Yes. The point of using gunicorn is to have workers in production mode. The issue here is, after receiving the task, the worker passes it to the server (ERPNext python) and waits. Then, it gets caught by the timeout. Since there is only 1 worker, you have to wait for the new worker to get timedout before you can get back the answer after 120 seconds.

So, the key is to increase the session -t timeout parameter to give it enough time.

You see this happen during the ERPNext version 12 start-up setup. bench start development mode does not get the request timeout issue. However, the production mode (bench restart) mode gets request timeout problems which can be solved by increasing the http_timeout parameter using bench command.

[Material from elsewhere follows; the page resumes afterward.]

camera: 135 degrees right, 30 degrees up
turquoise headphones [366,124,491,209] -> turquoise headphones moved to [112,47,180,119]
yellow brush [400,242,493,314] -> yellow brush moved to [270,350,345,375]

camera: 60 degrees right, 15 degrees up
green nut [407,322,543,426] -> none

MartinHBramwell · August 26, 2020, 1:44am

I am not understanding why you say this.

With -w 1 I had a deadlock that took 120 seconds to resolve.
With -w 4 I no longer have deadlock and everything processes in about 1 second.

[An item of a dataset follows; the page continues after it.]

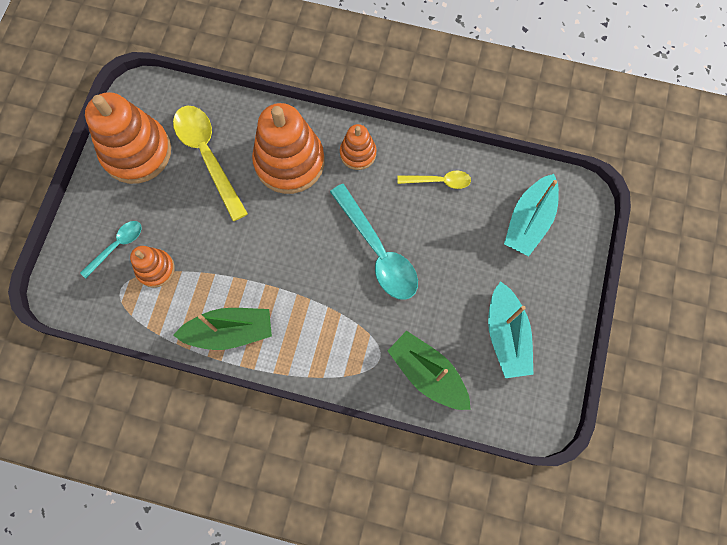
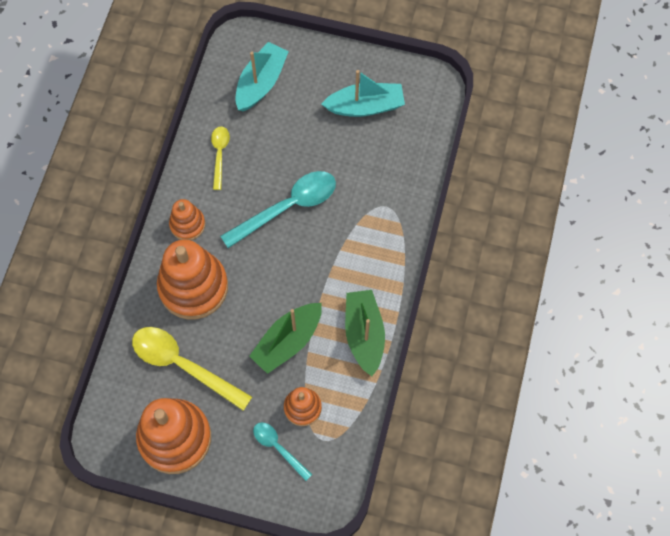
camera: 90 degrees left, 5 degrees down
yellow spoon [173,106,248,221] -> yellow spoon turned 60 degrees clockwise [132,327,252,411]
green boat [387,331,471,410] -> green boat moved to [249,303,322,374]
turquoise boat [504,174,559,256] -> turquoise boat turned 90 degrees counterclockwise [236,42,289,111]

Why would I want to, stay with a single worker (-w 1) and, increase the deadlock to 1.6 hours?

It seems obvious that the root cause is the attempt at two-way communication with only one worker. The “key” was to Increase the number of workers from 1 to 4.

Joseph_Marie_Alba1 · August 26, 2020, 2:21am

Ok good. The recommended number of gunicorn workers is number_of_cores * 2 + 1.
So for a 4 core CPU the recommended setting is 9. For 2 core it is 3.

With regards to -t setting, the reason why you need to wait for 120 seconds when you had only one worker is that gunicorn killed the worker which was waiting for the API server response.

I think - here I am guessing - to have a precise timeout setting, you can try setting -t to a higher timeout number until you no longer have a timeout problem with one worker only. When you have this precise timeout setting, you can increase your gunicorn workers. Then you have an efficient system that does not kill workers which are just about ready to receive the API Server response.